Dataset content Block Start

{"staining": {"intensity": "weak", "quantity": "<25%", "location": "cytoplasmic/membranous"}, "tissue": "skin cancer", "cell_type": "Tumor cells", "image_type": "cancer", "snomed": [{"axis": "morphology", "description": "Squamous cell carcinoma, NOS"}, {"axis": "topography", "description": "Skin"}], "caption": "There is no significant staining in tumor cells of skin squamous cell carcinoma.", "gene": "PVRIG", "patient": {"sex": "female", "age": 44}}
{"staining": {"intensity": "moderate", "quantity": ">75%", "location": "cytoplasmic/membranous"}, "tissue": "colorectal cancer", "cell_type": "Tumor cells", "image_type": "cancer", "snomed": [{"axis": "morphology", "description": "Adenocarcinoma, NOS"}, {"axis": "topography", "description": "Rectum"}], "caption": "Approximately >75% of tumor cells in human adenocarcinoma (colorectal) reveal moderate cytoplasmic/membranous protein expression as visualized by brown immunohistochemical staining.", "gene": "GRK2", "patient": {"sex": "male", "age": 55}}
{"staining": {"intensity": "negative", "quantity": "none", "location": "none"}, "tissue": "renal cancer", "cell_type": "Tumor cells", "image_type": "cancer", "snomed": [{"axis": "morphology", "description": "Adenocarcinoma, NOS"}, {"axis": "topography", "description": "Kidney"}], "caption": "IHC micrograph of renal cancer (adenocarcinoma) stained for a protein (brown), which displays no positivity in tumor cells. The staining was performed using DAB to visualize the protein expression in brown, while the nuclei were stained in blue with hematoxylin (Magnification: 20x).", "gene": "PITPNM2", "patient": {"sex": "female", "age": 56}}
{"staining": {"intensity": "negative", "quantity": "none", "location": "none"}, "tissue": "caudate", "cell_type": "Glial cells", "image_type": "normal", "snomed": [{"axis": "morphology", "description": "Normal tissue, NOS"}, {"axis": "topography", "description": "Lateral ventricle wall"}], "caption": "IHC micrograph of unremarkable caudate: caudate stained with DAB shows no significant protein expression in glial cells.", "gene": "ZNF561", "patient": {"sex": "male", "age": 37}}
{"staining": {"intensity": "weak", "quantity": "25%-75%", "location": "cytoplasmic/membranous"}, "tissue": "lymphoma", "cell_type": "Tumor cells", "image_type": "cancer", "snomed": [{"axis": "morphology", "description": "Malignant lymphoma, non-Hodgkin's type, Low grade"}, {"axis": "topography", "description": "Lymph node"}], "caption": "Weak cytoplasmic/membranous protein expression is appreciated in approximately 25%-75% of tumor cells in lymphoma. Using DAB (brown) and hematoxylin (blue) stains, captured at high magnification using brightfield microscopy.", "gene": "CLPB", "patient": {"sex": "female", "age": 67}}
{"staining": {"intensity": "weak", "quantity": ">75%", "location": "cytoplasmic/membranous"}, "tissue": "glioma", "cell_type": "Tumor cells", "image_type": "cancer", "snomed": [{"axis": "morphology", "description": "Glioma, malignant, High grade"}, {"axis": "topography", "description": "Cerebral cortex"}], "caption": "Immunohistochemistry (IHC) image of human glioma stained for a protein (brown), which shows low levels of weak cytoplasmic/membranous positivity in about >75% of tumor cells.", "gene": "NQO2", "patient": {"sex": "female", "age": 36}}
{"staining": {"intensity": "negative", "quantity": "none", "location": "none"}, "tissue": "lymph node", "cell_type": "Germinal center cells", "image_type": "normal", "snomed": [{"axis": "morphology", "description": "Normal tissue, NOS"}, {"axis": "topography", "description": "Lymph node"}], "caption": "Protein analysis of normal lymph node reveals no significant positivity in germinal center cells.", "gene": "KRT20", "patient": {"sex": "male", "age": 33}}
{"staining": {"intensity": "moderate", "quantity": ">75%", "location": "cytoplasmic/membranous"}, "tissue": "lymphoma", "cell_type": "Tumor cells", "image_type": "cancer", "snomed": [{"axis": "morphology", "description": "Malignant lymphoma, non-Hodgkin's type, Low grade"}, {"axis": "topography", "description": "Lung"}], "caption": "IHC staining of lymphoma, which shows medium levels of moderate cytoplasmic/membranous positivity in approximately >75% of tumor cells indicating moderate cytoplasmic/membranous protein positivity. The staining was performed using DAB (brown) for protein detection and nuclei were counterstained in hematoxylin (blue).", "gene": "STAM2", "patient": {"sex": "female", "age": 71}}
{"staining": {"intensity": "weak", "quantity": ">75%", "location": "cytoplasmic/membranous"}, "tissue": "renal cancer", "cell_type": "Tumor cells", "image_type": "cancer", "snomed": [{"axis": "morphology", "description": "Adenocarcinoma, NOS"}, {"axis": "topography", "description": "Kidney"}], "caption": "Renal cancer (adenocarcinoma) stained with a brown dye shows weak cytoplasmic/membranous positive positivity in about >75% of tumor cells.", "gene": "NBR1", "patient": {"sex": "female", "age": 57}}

Dataset content Block End

• [Problem description]: A faithful copy of all the material is the required answer.

• [Solved problem]:
{"staining": {"intensity": "weak", "quantity": "<25%", "location": "cytoplasmic/membranous"}, "tissue": "skin cancer", "cell_type": "Tumor cells", "image_type": "cancer", "snomed": [{"axis": "morphology", "description": "Squamous cell carcinoma, NOS"}, {"axis": "topography", "description": "Skin"}], "caption": "There is no significant staining in tumor cells of skin squamous cell carcinoma.", "gene": "PVRIG", "patient": {"sex": "female", "age": 44}}
{"staining": {"intensity": "moderate", "quantity": ">75%", "location": "cytoplasmic/membranous"}, "tissue": "colorectal cancer", "cell_type": "Tumor cells", "image_type": "cancer", "snomed": [{"axis": "morphology", "description": "Adenocarcinoma, NOS"}, {"axis": "topography", "description": "Rectum"}], "caption": "Approximately >75% of tumor cells in human adenocarcinoma (colorectal) reveal moderate cytoplasmic/membranous protein expression as visualized by brown immunohistochemical staining.", "gene": "GRK2", "patient": {"sex": "male", "age": 55}}
{"staining": {"intensity": "negative", "quantity": "none", "location": "none"}, "tissue": "renal cancer", "cell_type": "Tumor cells", "image_type": "cancer", "snomed": [{"axis": "morphology", "description": "Adenocarcinoma, NOS"}, {"axis": "topography", "description": "Kidney"}], "caption": "IHC micrograph of renal cancer (adenocarcinoma) stained for a protein (brown), which displays no positivity in tumor cells. The staining was performed using DAB to visualize the protein expression in brown, while the nuclei were stained in blue with hematoxylin (Magnification: 20x).", "gene": "PITPNM2", "patient": {"sex": "female", "age": 56}}
{"staining": {"intensity": "negative", "quantity": "none", "location": "none"}, "tissue": "caudate", "cell_type": "Glial cells", "image_type": "normal", "snomed": [{"axis": "morphology", "description": "Normal tissue, NOS"}, {"axis": "topography", "description": "Lateral ventricle wall"}], "caption": "IHC micrograph of unremarkable caudate: caudate stained with DAB shows no significant protein expression in glial cells.", "gene": "ZNF561", "patient": {"sex": "male", "age": 37}}
{"staining": {"intensity": "weak", "quantity": "25%-75%", "location": "cytoplasmic/membranous"}, "tissue": "lymphoma", "cell_type": "Tumor cells", "image_type": "cancer", "snomed": [{"axis": "morphology", "description": "Malignant lymphoma, non-Hodgkin's type, Low grade"}, {"axis": "topography", "description": "Lymph node"}], "caption": "Weak cytoplasmic/membranous protein expression is appreciated in approximately 25%-75% of tumor cells in lymphoma. Using DAB (brown) and hematoxylin (blue) stains, captured at high magnification using brightfield microscopy.", "gene": "CLPB", "patient": {"sex": "female", "age": 67}}
{"staining": {"intensity": "weak", "quantity": ">75%", "location": "cytoplasmic/membranous"}, "tissue": "glioma", "cell_type": "Tumor cells", "image_type": "cancer", "snomed": [{"axis": "morphology", "description": "Glioma, malignant, High grade"}, {"axis": "topography", "description": "Cerebral cortex"}], "caption": "Immunohistochemistry (IHC) image of human glioma stained for a protein (brown), which shows low levels of weak cytoplasmic/membranous positivity in about >75% of tumor cells.", "gene": "NQO2", "patient": {"sex": "female", "age": 36}}
{"staining": {"intensity": "negative", "quantity": "none", "location": "none"}, "tissue": "lymph node", "cell_type": "Germinal center cells", "image_type": "normal", "snomed": [{"axis": "morphology", "description": "Normal tissue, NOS"}, {"axis": "topography", "description": "Lymph node"}], "caption": "Protein analysis of normal lymph node reveals no significant positivity in germinal center cells.", "gene": "KRT20", "patient": {"sex": "male", "age": 33}}
{"staining": {"intensity": "moderate", "quantity": ">75%", "location": "cytoplasmic/membranous"}, "tissue": "lymphoma", "cell_type": "Tumor cells", "image_type": "cancer", "snomed": [{"axis": "morphology", "description": "Malignant lymphoma, non-Hodgkin's type, Low grade"}, {"axis": "topography", "description": "Lung"}], "caption": "IHC staining of lymphoma, which shows medium levels of moderate cytoplasmic/membranous positivity in approximately >75% of tumor cells indicating moderate cytoplasmic/membranous protein positivity. The staining was performed using DAB (brown) for protein detection and nuclei were counterstained in hematoxylin (blue).", "gene": "STAM2", "patient": {"sex": "female", "age": 71}}
{"staining": {"intensity": "weak", "quantity": ">75%", "location": "cytoplasmic/membranous"}, "tissue": "renal cancer", "cell_type": "Tumor cells", "image_type": "cancer", "snomed": [{"axis": "morphology", "description": "Adenocarcinoma, NOS"}, {"axis": "topography", "description": "Kidney"}], "caption": "Renal cancer (adenocarcinoma) stained with a brown dye shows weak cytoplasmic/membranous positive positivity in about >75% of tumor cells.", "gene": "NBR1", "patient": {"sex": "female", "age": 57}}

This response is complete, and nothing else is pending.